Dalam bukunya Al-Sunnah wa Makanatuha fi al-Tasyri’ al-Islami, Musthafa Al-Siba’i mengemukakan bahwa, adapun pada masa kaum Tabi’in, tidak diragukan juga kebohongan di kalangan tuanya lebih sedikit daripada dikalangan mudanya. Sebab di kalangan tua sikap dalam menghormati kedudukan Rasulullah saw masih sangat tinggi. Jadi dorongan untuk memalsukan hadits sempit.
Toh juga ketika itu masih ada para sahabat nabi atau tokoh-tokoh tabi’in yang terkenal dengan pengetahuan, keagamaan, dan ketaqwaan mereka.
Kemudian al-Siba’i juga mengatakan bahwa perselisihan politik yang muncul antar sesama orang-orang Muslim di masa-masa akhir kekhalifahan Utsman dan di masa Ali adalah penyebab awal adanya pemalsuan hadits.
Lalu siapakah orang yang pertama kali memalsukan hadits?
Salah seorang Guru Besar Ilmu al-Qur’an Dan Hadis Universitas al-Azhar Kairo, Muhammad bin Muhammad Abu Syahbah menjelaskan dalam bukunya Al-Israiliyyat wa al-Maudhu’at fi kutub al-Tafsir bahwa pada masa kekhalifahan Utsman bin Affan, ada seorang bernama ibnu Saba’, si Yahudi tercela tersebut berkeliling ke penjuru negeri.
Ibnu Saba’ mengumpulkan manusia lalu dia mengklaim bahwa Ali ra. adalah penerima wasiat Nabi saw dan merupakan orang yang berhak menduduki kursi kekhalifahan dibandingkan dengan Abu Bakar ra dan Umar bin Khatab ra. Ini menjadi sejarah awal kemunculan hadits palsu.
Sebab-Sebab Pemalsuan
Lalu dia memalsukan hadits atas nama Nabi Muhammad yang artinya “Setiap Nabi memiliki penerima wasiat, dan penerima wasiatku adalah Ali”.
Dia beserta pengikutnyalah yang kemudian hari menjelma menjadi sebuah mazhab teologi yang kita kenal dengan Syi’ah, yaitu sebuah sekte dalam Islam yang selalu merujuk pada keturunan Nabi Muhammad saw (ahlu al-bait). Di sinilah keterkaitan Syi’ah dengan awal kemunculan hadits palsu.
Dalam bukunya al-Wad’u fi al-Hadits, Umar Fallatah menjelaskan secara detail sebab-sebab terjadinya pemalsuan hadits.
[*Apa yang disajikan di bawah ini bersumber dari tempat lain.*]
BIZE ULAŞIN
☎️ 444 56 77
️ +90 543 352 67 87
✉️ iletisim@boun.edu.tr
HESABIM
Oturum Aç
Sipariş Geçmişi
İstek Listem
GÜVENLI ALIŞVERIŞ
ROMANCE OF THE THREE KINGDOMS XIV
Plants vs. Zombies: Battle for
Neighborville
Secara ringkas dapat dikatakan bahwa sebab-sebab tersebut adalah;
(a). Orang-orang zindiq yang ingin merusak agama Islam dari dalam,
(b). Melegitimasi mazhab, keyakinan, atau kelompok tertentu, seperti paham politik, mazhab fikih, maupun mazhab teologi (akidah),
(c). Memotivasi orang awam guna melakukan kebaikan, akan tetapi cara ini salah karena memalsukan hadits yang begitu sakral dalam Islam
(d). Untuk mendapatkan keuntungan duniawi, seperti untuk melariskan dagangan, mendapatkan upah, dll.
Syi’ah Bikin Ulah
Melihat sebab-sebab pemalsuan diatas, maka pemalsuan hadits pertama kali oleh ibnu Saba’ (syi’ah) merupakan cara untuk melegitimasi mazhab keyakinannya itu.
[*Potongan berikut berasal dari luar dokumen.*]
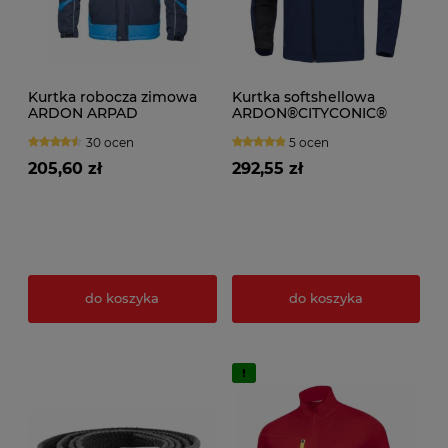
Kurtka robocza zimowa
Kurtka softshellowa
ARDON ARPAD
ARDON®CITYCONIC®
granatowa
granatowa
30 ocen
5 ocen
205,60 zł
292,55 zł
do koszyka
do koszyka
Kemudian pada generasi selanjutnya setelah syi’ah berkembang, mereka terpecah juga kepada beberapa golongan, sebut saja syi’ah Zaidiyah, Imamiyah, Rafidlah, dll. yang secara keyakinan mereka semua berbeda dengan kaum ahlu al-Sunnah dalam memandang ahlu al-bait terutama dalam memuliakan sosok sahabat Ali bin Abi Thalib.
Merekapun semakin berulah menjadi-jadi, bahkan pada era akhir abad ke-2 Kaum Syi’ah Rafidlah adalah sekelompok yang terkenal paling banyak berdusta.
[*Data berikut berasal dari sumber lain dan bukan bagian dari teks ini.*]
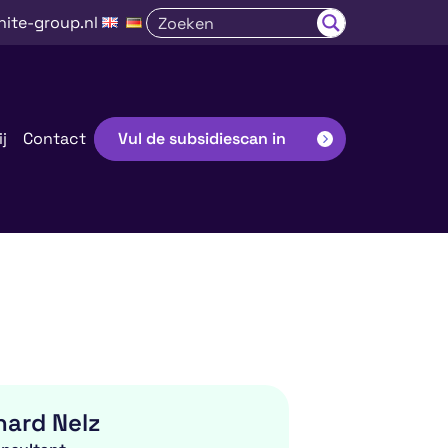
nite-group.nl
j
Contact
Vul de subsidiescan in
hard Nelz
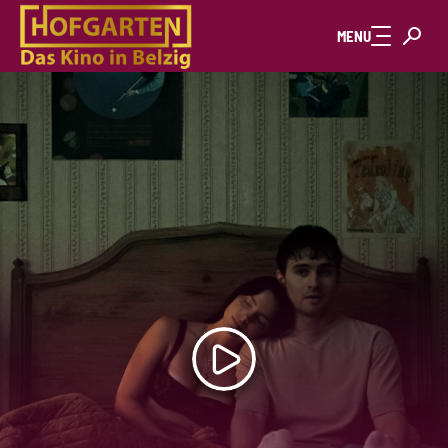
Zum Hauptinhalt springen
MENU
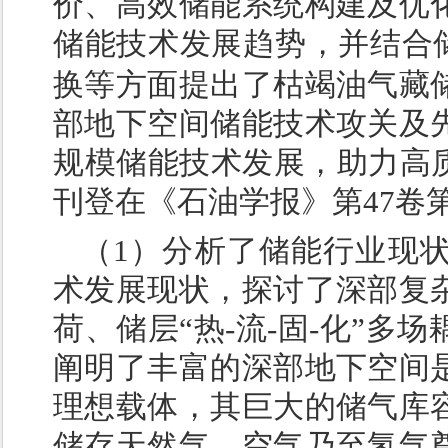
价、高效储能系统构建及优
储能技术发展趋势，并结合
换等方面提出了枯竭油气藏
部地下空间储能技术攻关及
规模储能技术发展，助力高质
刊登在《石油学报》第47卷
（1）分析了储能行业现
术发展现状，探讨了深部复
荷、储层“热-流-固-化”
阐明了丰富的深部地下空间
理想载体，其巨大的储气库
储存天然气、空气乃至氢气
Contoh hadits palsu yang di buat oleh mereka adalah bahwa Nabi saw dalam perjalanan pulangnya dari haji wada’ mengumpulkan para sahabat di tempat yang disebut Ghadir Khum lalu memegang tangan Ali dan berdiri bersama Ali itu di depan para sahabat dengan disaksikan mereka semua, dan Nabi saw bersabda “Inilah (Ali) penerima wasiatku dan saudaraku serta khalifah sesudahku, maka dengarlah dan taatilah”. Kaum ahlu al-Sunnah memandang bahwa hadits tersebut jelas palsu.
Disebutkan Oleh Ibnu Taimiyah bahwa Suatu ketika Imam Malik pernah ditanya tentang Syi’ah Rafidlah, jawab beliau “Jangan ajak mereka bicara, dan jangan mengambil riwayat dari mereka, karena mereka itu bohong semua.“
Begitulah, kaum syi’ah Rafidlah telah berbuat berlebihan dalam memalsukan hadits menurut kepentingan dan hawa nafsu mereka. Melihat banyaknya pemalsuan hadits itu sampai-sampai Khalil berkata dalam kitabnya al-Irsyad, “Berkenaan dengan keunggulan Ali dan anggota rumah tangganya kaum syi’ah Rafidlah telah memalsukan sekitar tiga ratus ribu hadits” (Al-Siba’i, 1991).